REQUIREMENTS:
Retype the passage of the article on job interviews at Japanese companies in Germany that begins with the words containing "On the other hand, multinational" and ends with "retaining Japanese elements.".

PROVIDED TEXT:
-- BEGIN --
Points to Consider When Attending a Job Interview at a Japanese Company in Germany
According to JETRO, more than 1,500 Japanese companies were operating in Germany as of 2017 – even in a country where many multinational companies are based, the number of Japanese companies present stands out.
Interestingly, even though Japanese companies have offices located all over Europe, there are many cases where they follow a Japanese HR system rather than a European one.
Therefore, if applicants would be expecting the exact same job searching system as in Europe, seeking employment at Japanese companies in Germany could lead them into unexpected pitfalls. In this article, we will describe both job-seeking strategies for people looking for employment at Japanese companies in Germany, and important steps of the interview process at these companies.
Recruitment styles of Japanese companies in Germany
Among multinational Japanese companies, a number have been operating in Germany for many years. There are instances where some have already established localized styles of HR systems, while others are maintaining a firmly rooted Japanese style.
According to the (within the sociology field) well-known Institutional Theory, multinational corporations’ systems are strongly influenced by local laws and commercial practices, and will eventually have a tendency to naturally start to resemble those of local corporations (Dimaggio and Powell, 1983).
On the other hand, multinational companies’ HR systems and customs, etc., have been cultivated over a long period of time in the home country as well, and it may take time for the company to integrate into the local market. Additionally, companies may also lose their strong points once integrated (Kostova, 1999).
As a matter of fact, the degree to which Japanese multinational companies are actually influenced by local customs and how much they retain the home country’s customs is determined by various factors such as the size of the company, line of business, etc. One cannot say that as a rule, the longer the existence of the branch office, the more localized the HR system should be.
Generally speaking, many Japanese companies in Germany have adopted a kind of “hybrid recruitment system,” which introduces German culture while also retaining Japanese elements.
When applying for a job at a Japanese company in Germany, there are two main forms of application.
- Applying as a local hire on the web
- Use a recruiter like our company
Many big Japanese multinational companies advertise their job openings in both English and German on the web, and their own websites have links with recruitment information. Even so, these recruitment pages are oftentimes run by German HR departments and they thus target people already leading a life in Germany.
Among those positions, some may require Japanese language skills and/or previous work experience in Japan. Yet it is necessary to note that many expect applications from mere locals.
On the other hand, when people go through a recruiter like our company, the applicants can receive information about vacancies directly from Japanese managers and HR. They can therefore apply to positions directly in which they can make the best use out of their Japanese background.
Resumes may be requested to be written in English (or possibly in both Japanese and English), in order to render both the Japanese and German parties able to understand. The requested language depends upon who is involved in the interview and HR processes.
Schedule up to the interview and transportation costs
The timeline before and up to the interview at a Japanese company is no different from that of any other German company. When using a recruiter like us, once the applicant’s information is received, we introduce the applicant to suitable positions. About a week after this (the earliest), we can then present an interview offer.
-- END --
SUPPLIED INFORMATION:
-- BEGIN --
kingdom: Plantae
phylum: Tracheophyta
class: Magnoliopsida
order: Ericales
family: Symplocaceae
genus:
-- END --
OUTPUT:
On the other hand, multinational companies’ HR systems and customs, etc., have been cultivated over a long period of time in the home country as well, and it may take time for the company to integrate into the local market. Additionally, companies may also lose their strong points once integrated (Kostova, 1999).
As a matter of fact, the degree to which Japanese multinational companies are actually influenced by local customs and how much they retain the home country’s customs is determined by various factors such as the size of the company, line of business, etc. One cannot say that as a rule, the longer the existence of the branch office, the more localized the HR system should be.
Generally speaking, many Japanese companies in Germany have adopted a kind of “hybrid recruitment system,” which introduces German culture while also retaining Japanese elements.